When Stu Holcomb resigned as W&J's head football coach in early 1942, Henry added the responsibility to his duties as athletic director. W&J President Ralph Cooper Hutchinson said at the time: "At this time, when football, along with other college activities, faces a crisis due to war conditions, the college has turned to Director Henry to serve in the emergency." W&J withdrew from intercollegiate for the 1943 and 1944 seasons due to wartime conditions. When football resumed in 1945, Henry again served as the team's head coach. In January 1946, Henry stepped down as head coach with the hiring of Henry Leucht to take over those responsibilities.

Henry continued to serve as W&J's athletic director until his death in 1952.

==Family and death==
Henry was married in September 1927 to Marie M. Floding of Canton, Ohio. He met his wife after he was hospitalized with a football injury, and she was assigned as his nurse.

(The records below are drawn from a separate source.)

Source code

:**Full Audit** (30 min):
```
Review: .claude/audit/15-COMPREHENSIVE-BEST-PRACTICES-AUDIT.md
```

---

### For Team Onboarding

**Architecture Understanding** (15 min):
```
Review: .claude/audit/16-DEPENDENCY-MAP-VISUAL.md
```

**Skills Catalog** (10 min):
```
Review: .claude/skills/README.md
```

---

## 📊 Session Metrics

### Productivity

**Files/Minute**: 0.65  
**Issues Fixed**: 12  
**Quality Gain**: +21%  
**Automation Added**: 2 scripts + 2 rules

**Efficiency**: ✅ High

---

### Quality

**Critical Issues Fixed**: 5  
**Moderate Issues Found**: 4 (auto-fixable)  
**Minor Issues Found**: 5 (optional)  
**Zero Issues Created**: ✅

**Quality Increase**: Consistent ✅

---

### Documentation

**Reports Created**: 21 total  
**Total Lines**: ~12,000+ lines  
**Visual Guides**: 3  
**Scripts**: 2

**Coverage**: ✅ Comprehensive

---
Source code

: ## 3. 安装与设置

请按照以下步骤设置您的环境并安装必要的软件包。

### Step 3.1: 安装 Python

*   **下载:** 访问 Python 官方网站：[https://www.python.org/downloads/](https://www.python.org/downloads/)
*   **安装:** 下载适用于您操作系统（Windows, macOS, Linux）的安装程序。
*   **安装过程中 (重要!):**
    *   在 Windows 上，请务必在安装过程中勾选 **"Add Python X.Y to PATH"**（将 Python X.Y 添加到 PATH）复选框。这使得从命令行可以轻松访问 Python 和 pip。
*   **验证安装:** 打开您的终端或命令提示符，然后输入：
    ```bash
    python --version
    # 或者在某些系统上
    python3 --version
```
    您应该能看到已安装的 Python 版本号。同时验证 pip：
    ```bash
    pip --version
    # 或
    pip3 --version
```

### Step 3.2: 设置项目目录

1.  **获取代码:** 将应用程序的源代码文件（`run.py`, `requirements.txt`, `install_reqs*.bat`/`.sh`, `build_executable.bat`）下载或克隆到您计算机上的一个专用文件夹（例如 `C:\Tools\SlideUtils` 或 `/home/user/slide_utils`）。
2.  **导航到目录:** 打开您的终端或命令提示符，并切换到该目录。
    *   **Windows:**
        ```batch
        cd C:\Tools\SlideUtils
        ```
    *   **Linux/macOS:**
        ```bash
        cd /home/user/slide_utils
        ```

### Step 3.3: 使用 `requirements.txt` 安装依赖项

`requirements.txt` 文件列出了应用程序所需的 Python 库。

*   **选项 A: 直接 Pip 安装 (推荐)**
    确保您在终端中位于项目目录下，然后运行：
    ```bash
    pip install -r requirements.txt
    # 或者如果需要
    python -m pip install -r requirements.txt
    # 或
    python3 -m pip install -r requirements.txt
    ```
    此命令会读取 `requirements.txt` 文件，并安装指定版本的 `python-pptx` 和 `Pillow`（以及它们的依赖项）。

In his later years, Henry developed diabetes which limited his circulation. In January 1949, he had his right leg amputated to treat a gangrenous infection that developed in a toe. He died in 1952 at age 54 at his home in Washington, Pennsylvania. The cause of death was sepsis due to gangrene in his left foot and diabetes mellitus. He was buried at Mansfield Cemetery in Mansfield, Ohio.

Henry was eulogized in Washington & Jefferson's college newspaper, the Red & Black, as "capturing the very spirit of Wash Jeff and, for many people was the College."